Hamilton and Wallace do not hold the defensive or offensive prowess (any longer) to have the same type of effect that the Dallas players had in their latest run to the NBA Finals and a win over the highly-hyped Miami Heat team.

Hamilton cannot shoot like the 34-year old Jason Terry and Wallace does not have the same defensive mentality as an almost 30 Tyson Chandler.

  •  Eastern Conference is too competitive to keep them. The Miami Heat acquired point guard Norris Cole in the draft and still has two of the most influential players in the league. When Chris Bosh handles his business, the sky is the limit. Mario Chalmers came into his game throughout the playoffs and Mike Miller also showed that his three-pointer has yet to completely disappear.

 The New York Knicks traded for Carmelo Anthony and now only need to redefine their defensive presence to become viable Finals’ contenders.

The Indiana Pacers have a bevy of young stars being molded as we speak to take over the future of the conference. Darren Collison is an excellent point guard that heavily rivaled Derrick Rose in the first round of the playoffs against the Chicago Bulls. Tyler Hansbrough (Psycho T) does not give up in the face of any fight during the game no matter how highly regarded his opponents come. His drive is unbelievable and watching him grow in the league is something special.

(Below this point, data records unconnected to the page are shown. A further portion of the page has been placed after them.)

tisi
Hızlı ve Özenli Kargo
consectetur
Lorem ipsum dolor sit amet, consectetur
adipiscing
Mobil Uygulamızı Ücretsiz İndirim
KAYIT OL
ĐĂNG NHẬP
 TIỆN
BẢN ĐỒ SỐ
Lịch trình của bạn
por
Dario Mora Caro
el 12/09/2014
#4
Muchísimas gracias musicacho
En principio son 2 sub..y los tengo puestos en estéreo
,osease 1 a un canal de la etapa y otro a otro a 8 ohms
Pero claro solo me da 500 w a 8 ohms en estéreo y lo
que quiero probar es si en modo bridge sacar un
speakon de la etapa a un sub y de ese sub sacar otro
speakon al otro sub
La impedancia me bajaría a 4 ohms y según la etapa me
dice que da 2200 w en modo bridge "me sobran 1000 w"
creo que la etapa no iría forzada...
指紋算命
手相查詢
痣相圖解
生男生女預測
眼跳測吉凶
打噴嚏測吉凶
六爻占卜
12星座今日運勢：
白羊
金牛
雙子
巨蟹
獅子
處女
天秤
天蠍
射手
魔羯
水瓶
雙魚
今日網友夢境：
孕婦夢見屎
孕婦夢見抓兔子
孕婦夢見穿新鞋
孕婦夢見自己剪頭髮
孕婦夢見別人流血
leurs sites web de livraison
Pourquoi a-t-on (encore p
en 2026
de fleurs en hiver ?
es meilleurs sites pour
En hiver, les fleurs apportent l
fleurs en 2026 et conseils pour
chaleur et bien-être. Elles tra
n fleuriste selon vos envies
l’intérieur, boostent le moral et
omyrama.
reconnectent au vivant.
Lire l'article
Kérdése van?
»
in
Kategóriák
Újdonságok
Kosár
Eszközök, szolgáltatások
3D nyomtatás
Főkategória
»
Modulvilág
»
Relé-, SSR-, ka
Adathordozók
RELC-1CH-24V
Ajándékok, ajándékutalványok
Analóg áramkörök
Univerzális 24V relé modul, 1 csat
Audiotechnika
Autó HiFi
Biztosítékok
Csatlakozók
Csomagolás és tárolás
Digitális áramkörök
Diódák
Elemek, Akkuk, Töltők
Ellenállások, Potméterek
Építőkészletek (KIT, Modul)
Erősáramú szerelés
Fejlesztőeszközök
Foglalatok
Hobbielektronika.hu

The Boston Celtics have already begun restructuring their lineup with the removal of Kendrick Perkins and Nate Robinson, the retirement of Shaquille O’Neal, and the trade for former OKC players Jeff Green and Nenad Krstic.

There are more than a handful of other reasons why the Eastern conference is growing so competitive, but the point has already been proven. Wallace and Hamilton will not be able to compete at the level that the EC has risen to and it will show massively if they are kept on for the long haul.

  •  It is no longer about now. It is about the long term. All of the moves being made in the league have not been about making strides towards simply winning in the short-term. These trades and free agency pickups are being made in light of general managers and owners making a stand for the long term.

 LeBron James was brought into a system in Miami that he had not been used to and Pat Riley understood that. As a basketball guru/former coach himself, he knew that James would not immediately mesh well with Dwyane Wade’s playing style as both are used to being the go-to men of their respective franchises.

The thought was in his head that they would go far fast, but this was not a move that was made for just last season or this shortened season that is vastly approaching. It was made because both Chris Bosh and James have so much left in them and they will be bringing victories to South Beach for many seasons to come.

Wallace and Hamilton are not the men that Pistons’ fans or front office see bringing much more to the table for much longer.

Both of these men have done great things for the city of Detroit. But, the NBA is a business, as we were painfully reminded during the dirty labor dispute. Huge decisions have to be made and they may not always echo great character or infallible loyalty. The Detroit Pistons are headed in a different direction and need to reevaluate Hamilton and Wallace’s shelf life before extending their involvement. It may have expired.